As for the international monetary system, he concluded that, aside from what governments might suggest by way of additional changes in the Articles of Agreement of the Fund, his suggestions for improvements through adaptation to the present system should be considered. In this regard, he stated “… we live in a viable system which, though not perfect, has very positive aspects, and which could be improved from the standpoint of effectiveness in particular if a number of arguable views were to be corrected.”
Comments by Charles Coombs
In his commentary, Mr. Coombs expressed basic agreement with the suggestion of more liberal use of exchange rate guarantees by debtor countries in connection with international financing in the effort to stabilize the international monetary system. In effect, he thought that Mr. Guindey’s proposal resembled the operational procedures that had been devised in the 1960s for similar objectives.
Mr. Coombs, however, noted that the circumstances of the 1980s, namely, the absence of parity for the U.S. dollar, were different from those of the 1960s when the principal intervention in support of the dollar was by foreign central banks in their own markets. With the dollar subject to its present wide fluctuations, the U.S. authorities would want to take the major intervention decisions themselves rather than have them made by the foreign central banks. In his view, the Federal Reserve could, on occasion, seek a foreign central bank to support a certain exchange rate level with the understanding that the resultant dollar receipts would “be mopped up by the Federal Reserve through a drawing on the swap line and consequent provision of an exchange guarantee.” An enlarged scale of exchange guarantees should involve prior, informal, and bilaterally negotiated agreements with selected central banks rather than an agreed formal principle to initiate support operations. Those ad hoc, agreed arrangements should not preclude acceptance of uncovered dollars by foreign central banks, or uncovered foreign currency by the Federal Reserve, in support of the stability of the international financial system.
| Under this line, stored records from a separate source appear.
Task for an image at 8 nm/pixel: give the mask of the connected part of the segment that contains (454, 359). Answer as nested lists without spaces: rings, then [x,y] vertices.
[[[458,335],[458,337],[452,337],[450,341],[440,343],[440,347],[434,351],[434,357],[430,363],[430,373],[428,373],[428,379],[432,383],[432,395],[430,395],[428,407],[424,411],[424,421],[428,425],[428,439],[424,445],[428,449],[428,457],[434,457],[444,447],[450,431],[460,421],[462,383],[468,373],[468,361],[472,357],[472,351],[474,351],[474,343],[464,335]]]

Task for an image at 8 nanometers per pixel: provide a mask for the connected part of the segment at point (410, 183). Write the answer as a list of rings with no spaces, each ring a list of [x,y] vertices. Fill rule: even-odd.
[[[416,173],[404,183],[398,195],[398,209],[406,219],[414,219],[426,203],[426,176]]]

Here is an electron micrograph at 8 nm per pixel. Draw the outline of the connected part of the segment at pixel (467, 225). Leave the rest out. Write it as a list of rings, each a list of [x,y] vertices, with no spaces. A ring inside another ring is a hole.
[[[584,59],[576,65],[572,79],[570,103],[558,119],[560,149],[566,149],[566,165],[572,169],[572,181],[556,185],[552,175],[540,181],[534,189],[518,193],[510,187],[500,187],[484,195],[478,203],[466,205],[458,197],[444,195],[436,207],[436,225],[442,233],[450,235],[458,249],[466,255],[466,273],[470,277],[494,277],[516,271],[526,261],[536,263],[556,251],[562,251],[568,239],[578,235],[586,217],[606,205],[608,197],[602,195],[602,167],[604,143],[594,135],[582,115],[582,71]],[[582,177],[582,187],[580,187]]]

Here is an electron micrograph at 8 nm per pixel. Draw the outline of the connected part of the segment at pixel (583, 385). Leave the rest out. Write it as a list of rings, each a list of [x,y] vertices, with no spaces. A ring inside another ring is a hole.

As for reserve diversification, this should be handled by the BIS through flexible arrangements among a small number of countries.
Moreover, whereas such international credit facilities as Roosa bonds, swaps, and so forth, were unconditional during the 1960s, conditionality should now be accepted as an element in the negotiated arrangements. Conditionality was applied in the mid-1970s “when the dollar temporarily shifted to creditor status.” Mr. Coombs felt that by the same token, the United States “can hardly object to the same standards of discipline that it has required of others.” Recourse to conditionality, in his view, would give creditor countries some assurance against an inflationary impact as a result of the use of the credit facility.
With respect to gold, Mr. Coombs agreed with Mr. Guindey on the benefit to be derived from defusing the controversy around the issue. He added that while he would not favor a return by the United States to official convertibility of the dollar into gold at a new, official, fixed price, he saw no case for getting rid of gold as a monetary reserve asset. In this regard, he observed that the efficiency of the international monetary system would be enhanced if the United States sold gold in support of the dollar to foreign central banks in exchange for their respective currencies. He expressed the hope that certain central banks would “become sufficiently confident of the future of gold as a monetary reserve that they might stand ready to supply their currency in exchange for U.S. gold at a rate not too far off prevailing gold market price levels.” He concluded by stating: “Such gold sales to foreign central banks at U.S. initiative would be the most effective way of mobilizing the enormous strength of the U.S. gold reserve position in support of an orderly functioning of the international monetary system.”